- [TASK TO CARRY OUT]: Reproduce word for word the part of the piece on the striatum and adolescent reward that runs from "Imagine, then, a teacher who increases" to "the circumstance arises.".

- [PASSAGE FOR REVIEW]:
I turned to some of my neurology resources to consider the question posed to me about how instilling confidence in kids can lead to achievement. That led me to the function of the striatum and recent experiments on how it acts differently during adolescence than adulthood.
Only because you are grounded in science am I sharing my initial thinking here…
I read about a study that concluded adolescents were more responsive to sugar stimulants than adults because their responding striatum produced more dopamine. As brains develop into adulthood, the frontal cortex takes greater control of impulse behaviors and limits this reward seeking drive—so less production. But in adolescents, it is keen. They crave their dopamine fixes.
This takes place in the striatum, a part of the basal ganglia that effectively controls cognition and social behavior. It also appears to play an important role in motivation.
Here are some key quotations I gleaned from the National Library of Medicine on the function of striatum:
· Since motivation is partly driven by predicted reward, a decrease in predicted reward leads to a lower chance of performing that activity while an increase in predicted reward leads to a higher chance of choosing that activity.
· Emotions are primal instincts engrained in humans that provide protection from their reward-seeking tendencies.
· …emotions can contradict the reward mechanism by preventing behavior that has previously resulted in negative reward feedback.
Adolescents crave reward. As the promise of reward increases, so does the drive and willingness to take risks (adolescents are more likely to run red lights when the promise of reward is high in video game experiments, for example, than their adult counterparts).
Imagine, then, a teacher who increases the promise of a reward by acknowledging, supporting, trusting, and stating belief in a kid’s capacity to accomplish something.
The possibility of reward increases, and so does the willingness to risk negative rewards for the positive ones.
Adults weigh the risks more rationally.
Also consider trauma associated with past failures to achieve rewards, which revises emotionality around particular risks (such as learning): a student tried, a teacher responded negatively, and the student built an emotional coping mechanism for the next time the circumstance arises.
Imagine, then, a teacher who decreases the promise of reward by ignoring, dismissing, minimizing, disgracing, and stating disbelief in a kid’s capacity to accomplish something.
The possibility of negative reward increases, and so does the emotional protection to evade risking positive rewards for negative ones.
Again, adults weigh risks more rationally.
So our objective as teacher educators is to develop dispositional attitudes that honor students, inspire confidence in them so they feel esteemed and build their own worth and self-esteem. It isn’t so simple as giving a word of encouragement—the presentation has to be holistic (and authentic), I think. It is complex and multifarious. But we have a starting point.
How we measure that disposition is a challenge. Nonetheless there is a neurological/physiological foundation for psychological conduct. Maybe at least we can name what we are looking for.

- [DATASET ENTRIES]:
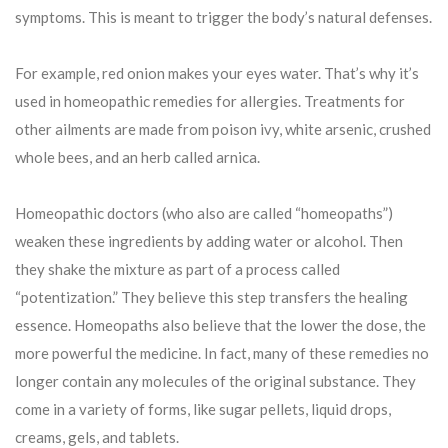
symptoms. This is meant to trigger the body’s natural defenses.
For example, red onion makes your eyes water. That’s why it’s
used in homeopathic remedies for allergies. Treatments for
other ailments are made from poison ivy, white arsenic, crushed
whole bees, and an herb called arnica.
Homeopathic doctors (who also are called “homeopaths”)
weaken these ingredients by adding water or alcohol. Then
they shake the mixture as part of a process called
“potentization.” They believe this step transfers the healing
essence. Homeopaths also believe that the lower the dose, the
more powerful the medicine. In fact, many of these remedies no
longer contain any molecules of the original substance. They
come in a variety of forms, like sugar pellets, liquid drops,
creams, gels, and tablets.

- [TASK OUTPUT]:
Imagine, then, a teacher who increases the promise of a reward by acknowledging, supporting, trusting, and stating belief in a kid’s capacity to accomplish something.
The possibility of reward increases, and so does the willingness to risk negative rewards for the positive ones.
Adults weigh the risks more rationally.
Also consider trauma associated with past failures to achieve rewards, which revises emotionality around particular risks (such as learning): a student tried, a teacher responded negatively, and the student built an emotional coping mechanism for the next time the circumstance arises.